- _Passage to read_:
Since there's likely only ever going to be a single user for this thing, I doubt the password implementation actually matters much, but it's certainly going to be a debate for a day or two.
This is great news. One of the things that PHP has been lacking for some time is easy to use secure password hashing. You'll still have instances where developers are either too lazy, forget or don't learn these new methods and the same problems will occur.
It's great to see the PHP team thinking ahead, and I completely understand and agree with why they chose procedural over an object oriented approach to implementing the new functionality: ease of use.
Next step I hope is some kind of native support for web sockets, I'm tired of using third party libraries that don't implement a web socket server correctly. That would be an amazing feature.
As much as the PHP team is thinking ahead and working hard, there's a ton of inertia in the PHP community that will take another decade to overcome.
The one thing that would help the PHP community immensely is nuking w3schools from orbit. It's like a museum of bad ideas that somehow is the first place people end up when looking to learn PHP.
Considering that this will make password-related code much shorter and more readable, I think it's a good idea regardless of what level of competence you expect from the developers.
There are two ways of constructing a software design: One way is to make it
so simple that there are obviously no deficiencies, and the other way is to
make it so complicated that there are no obvious deficiencies.
- C. A. R. Hoare
Indeed. Of course all the sane defaults in the world won't stop someone copying and pasting shit like this from a dodgy tutorial:
$password = mysql_query("SELECT password FROM users
WHERE email = ".$_POST['email']." LIMIT 1");
To clarify this to the downvoters who chose not to comment:
The finest password hashing algorithm ever committed to source control won't protect your other sensitive information (address, phone numbers, etc.) when SQL injection can make your entire database vulnerable to attack.

- _Record set_:
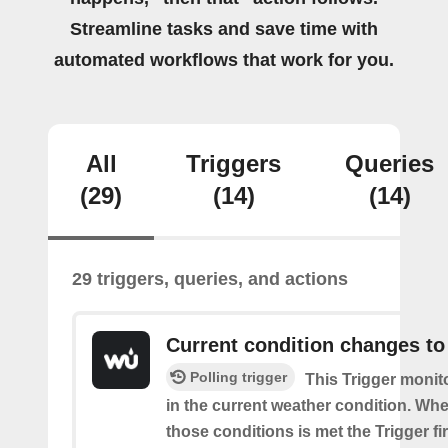
Streamline tasks and save time with
automated workflows that work for you.
All
Triggers
Queries
(29)
(14)
(14)
29 triggers, queries, and actions
Current condition changes to
Polling trigger
This Trigger moni
in the current weather condition. Wh
those conditions is met the Trigger fi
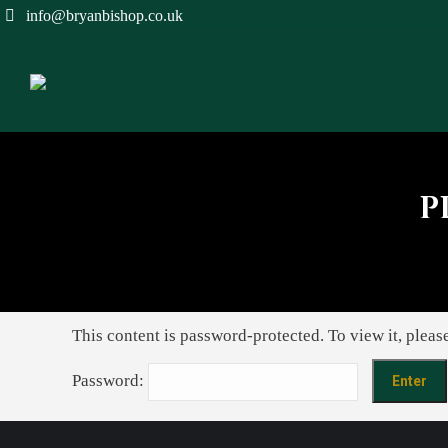
info@bryanbishop.co.uk
P
This content is password-protected. To view it, pleas
Password:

- _Task description_: Pick up the forum thread about PHP's new password hashing functions after its last sentence and continue it.

- _Exercise response_:
Yes, but there's a greater chance that basic tutorials that for example use unsalted sha1 will use this method instead. It's just as simple for a beginner to grok, but secure by default.
Why would you even worry about it not being a joke? Even if by some quirk of fate they were serious, the code would immediately fail and put no data at risk.
No, this is totally insecure. You're supposed to generate a public/private key pair for the user, encrypt the hash with the public key and store the private key in a separate database on a separate server that isn't connected to the internet and doesn't allow remote log-in from the lan.
Very nice. I'm surprised, though, that they didn't go the OOP route, since they're transitioning a lot of other core procedural functions to objects. Even if it would be a super-simple class interface (almost to the point of not being strictly necessary), it would at least be consistent with the general drift of next-gen PHP.
Additionally, the general drift hasn't been towards OOP within PHP. Some OOP libraries are being added, but the core remains largely procedural (and doesn't appear to be shifting significantly yet). It's taking the (very logical IMHO) route of "Does this make sense to be OOP". If the answer is yes, then it goes in as a class structure. If not, it goes in procedurally.
I did not feel it made sense to make this a class, and as such I did not...
I think the PHP's standard library is as inconsistent as the next guy, but I kind of appreciate there just being a function when just a function is needed.
i.e. Python's standard library provides objects where appropriate, but often they will just put functions directly into modules for simplicity.
Here's the last paragraph (in case it's TLDR, or you don't want to click through):
> So in short (or not), I just felt that there's room for this API and things like PasswordLib to live side by side. And I will continue to maintain that project in the long run. But for the generic use-case, I felt that an OOP API was too much risk for not enough gain for a core implementation.
With that said, if you can come up with a clean API, I'd be all ears and willing to consider implementing it. But for now, this is the better alternative IMHO...
Seems bizarre to me that hash_pbkdf2() has also been accepted, was authored by the same author, and provides for "better"* hashing than bcrypt(), and yet isn't the PASSWORD_DEFAULT or, indeed, even an option for the secure password hashing algorithm. wtf?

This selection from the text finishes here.